Gottfried in sein Grübeln versunken und eine royalistische Verschwörung vermutend, hielt die Worte seiner Wirtin für eine Einleitung und unterwarf sie einer Beobachtung, indem er sich neben sie setzte. Er war erstaunt über die besondere Geschicklichkeit, mit der diese Frau, bei der alles die vornehme Dame verriet, ihre Arbeit ausführte; sie besaß die Gewandtheit einer Arbeiterin, denn jeder vermag an gewissen Handgriffen das Tun eines Handwerkers und das eines Dilettanten zu erkennen.
»Sie arbeiten,« sagte Gottfried, »als ob Sie das Handwerk verstünden!«
»Ach,« antwortete sie, ohne den Kopf zu erheben, »ich habe es einstmals gezwungen ausüben müssen...
Zwei dicke Tränen perlten in den Augen der alten Dame, rannen an ihren Wangen hinab und fielen auf das Wäschestück, das sie in der Hand hielt.
»Oh, verzeihen Sie mir, gnädige Frau«, rief Gottfried.

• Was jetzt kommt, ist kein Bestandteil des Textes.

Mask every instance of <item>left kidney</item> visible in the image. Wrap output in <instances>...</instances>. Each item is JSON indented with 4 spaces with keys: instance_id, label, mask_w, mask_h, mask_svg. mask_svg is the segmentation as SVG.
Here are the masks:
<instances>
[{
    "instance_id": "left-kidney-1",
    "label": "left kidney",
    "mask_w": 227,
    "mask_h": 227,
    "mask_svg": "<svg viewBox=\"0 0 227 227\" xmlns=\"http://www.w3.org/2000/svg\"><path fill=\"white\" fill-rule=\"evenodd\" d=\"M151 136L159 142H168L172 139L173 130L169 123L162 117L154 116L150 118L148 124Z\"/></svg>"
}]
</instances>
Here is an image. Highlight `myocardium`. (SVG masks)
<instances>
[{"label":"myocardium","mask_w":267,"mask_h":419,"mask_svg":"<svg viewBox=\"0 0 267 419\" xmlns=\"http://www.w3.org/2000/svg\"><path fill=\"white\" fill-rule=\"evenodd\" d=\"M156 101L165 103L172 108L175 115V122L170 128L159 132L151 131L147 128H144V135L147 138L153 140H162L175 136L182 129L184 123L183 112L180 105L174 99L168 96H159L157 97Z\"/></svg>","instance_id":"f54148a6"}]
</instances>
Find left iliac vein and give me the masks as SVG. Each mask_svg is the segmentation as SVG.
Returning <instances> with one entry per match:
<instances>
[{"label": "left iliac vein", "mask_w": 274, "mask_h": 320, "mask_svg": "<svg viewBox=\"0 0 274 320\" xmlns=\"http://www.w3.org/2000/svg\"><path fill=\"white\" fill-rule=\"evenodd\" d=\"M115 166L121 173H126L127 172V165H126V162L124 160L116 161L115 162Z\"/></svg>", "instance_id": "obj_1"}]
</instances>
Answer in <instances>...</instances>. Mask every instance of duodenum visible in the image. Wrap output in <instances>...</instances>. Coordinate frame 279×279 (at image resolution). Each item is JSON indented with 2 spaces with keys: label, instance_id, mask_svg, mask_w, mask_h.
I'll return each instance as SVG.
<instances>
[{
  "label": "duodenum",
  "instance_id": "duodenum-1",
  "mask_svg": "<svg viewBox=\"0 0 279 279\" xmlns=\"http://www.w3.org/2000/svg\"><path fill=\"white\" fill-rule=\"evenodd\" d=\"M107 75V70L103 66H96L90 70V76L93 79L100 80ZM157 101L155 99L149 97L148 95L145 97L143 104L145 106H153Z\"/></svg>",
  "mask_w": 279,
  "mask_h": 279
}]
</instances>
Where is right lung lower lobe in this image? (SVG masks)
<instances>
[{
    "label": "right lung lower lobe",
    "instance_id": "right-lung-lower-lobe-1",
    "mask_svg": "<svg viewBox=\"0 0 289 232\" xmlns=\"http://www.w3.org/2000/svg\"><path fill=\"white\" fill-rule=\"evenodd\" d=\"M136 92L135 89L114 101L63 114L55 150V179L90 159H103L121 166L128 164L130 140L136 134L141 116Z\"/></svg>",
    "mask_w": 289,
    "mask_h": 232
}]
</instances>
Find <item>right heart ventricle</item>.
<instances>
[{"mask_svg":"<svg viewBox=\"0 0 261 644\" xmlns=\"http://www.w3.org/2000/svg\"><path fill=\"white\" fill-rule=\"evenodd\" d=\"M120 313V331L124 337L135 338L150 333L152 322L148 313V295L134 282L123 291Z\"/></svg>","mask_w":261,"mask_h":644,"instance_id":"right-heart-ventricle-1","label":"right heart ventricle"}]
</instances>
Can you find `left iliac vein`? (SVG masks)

Frau de la Chanterie sah ihren neuen Pensionär an und las auf seinem Gesicht ein so tiefes Bedauern, dass sie ihm freundlich zunickte. Nachdem sie sich die Augen getrocknet hatte, nahm ihr Antlitz sofort wieder den Ausdruck seiner gewohnten Ruhe an; es war weniger kalt als kühl.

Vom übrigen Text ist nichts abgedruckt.